Labor South roundup: FedEx drivers' court victories, big win for airline employees union, contract negotiations for casino workers in New Orleans, and international solidarity for auto workers in Mississippi


It’s time for another Labor South roundup with reports coming in of significant gains for labor on several fronts in the South. That includes court rulings against FedEx’s contention that its drivers are “independent contractors,” union representation for thousands of airline ticket and gate agents, contract negotiations for casino workers in New Orleans, and an international gathering of labor leaders in Canton, Miss., on behalf of auto workers.

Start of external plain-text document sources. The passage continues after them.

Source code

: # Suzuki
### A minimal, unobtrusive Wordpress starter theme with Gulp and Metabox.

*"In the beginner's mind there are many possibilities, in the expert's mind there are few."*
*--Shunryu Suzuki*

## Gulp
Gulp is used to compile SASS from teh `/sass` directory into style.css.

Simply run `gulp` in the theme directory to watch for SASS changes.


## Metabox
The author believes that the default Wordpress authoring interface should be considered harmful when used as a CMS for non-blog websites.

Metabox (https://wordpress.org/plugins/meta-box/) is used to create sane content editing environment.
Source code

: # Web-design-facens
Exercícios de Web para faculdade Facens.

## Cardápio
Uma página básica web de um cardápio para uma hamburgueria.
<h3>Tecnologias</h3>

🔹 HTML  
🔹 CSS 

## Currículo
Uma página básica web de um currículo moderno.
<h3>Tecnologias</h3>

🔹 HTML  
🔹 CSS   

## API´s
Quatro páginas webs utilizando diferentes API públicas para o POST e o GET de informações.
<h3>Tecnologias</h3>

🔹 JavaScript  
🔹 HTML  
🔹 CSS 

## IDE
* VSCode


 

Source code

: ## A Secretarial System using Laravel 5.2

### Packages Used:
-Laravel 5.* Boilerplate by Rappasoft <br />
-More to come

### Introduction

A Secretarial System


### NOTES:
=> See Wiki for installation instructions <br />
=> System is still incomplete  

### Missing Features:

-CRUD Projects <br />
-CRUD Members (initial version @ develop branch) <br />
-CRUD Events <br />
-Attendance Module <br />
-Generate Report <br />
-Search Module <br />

FedEx drivers’ campaign to be recognized as employees

Memphis, Tenn.-based FedEx lost three rounds in California, Oregon and Kansas in the last couple of months in its effort to keep its ground drivers designated as “independent contractors” rather than employees and thus stymie them in efforts to organize into a labor union.

The Kansas Supreme Court, hardly a liberal bastion, agreed last month with earlier opinions in the Ninth Circuit involving cases in California and Oregon that drivers should be considered employees. The cases were appeals of a 2010 court decision that upheld FedEx’s claim. That decision spread across as many as 23 states. A number of appeals were filed based on a wide variety of state laws and standards.

American Airlines gets a union

An estimated 9,000 ticket and gate agents at American Airlines in Texas, Florida and North Carolina won union representation in a September vote that The Guild Reporter called “the biggest union win in the South in decades.”

After a 19-year battle, the Communications Workers union scored a major victory with Dallas-based American Airlines. The vote was made possible by American Airlines’ merger 10 months earlier with US Airways, which already had union representation.

Casino workers negotiating contract in New Orleans

As many as 900 employees at Harrah’s Hotel and Casino are waiting and watching to see the outcome of more than six months of contract negotiations that will add them to the city’s unionized workforce.

A card check last March showed some 70 percent of eligible workers supported union representation. If things go well with the contract discussions, the hospitality union Unite Here will add some 750 housekeeping and food service employees to its ranks. The Teamster’s union local will add about 150 valets, front desk workers, bellmen, and warehouse workers, marking the first time the Teamsters local has entered the hospitality industry.

An estimated 2,000 workers are employed at Harrah’s in New Orleans.

International solidarity with auto workers in Canton, Mississippi

Labor leaders from Brazil, the United Kingdom, Japan, France, South Africa and Spain, representatives from auto unions in those countries and members of the IndustriALL Global Union, last month stood together in a show of solidarity with auto workers seeking union representation at the giant Nissan plant in Canton, Miss.

IndustriALL represents more than 50 million workers in 140 nations, including workers at Nissan and Renault plants around the world.

“For years, workers have weathered an environment of intimidation and implied threats from the company regarding the fundamental, internationally recognized human right to organize a union in the workplace,” a press release from the United Auto Workers said about the event.

Local community leaders and workers have testified to a management-spawned anti-union atmosphere at the plant and Nissan’s strong dependence on temporary workers who work for less wages and fewer benefits.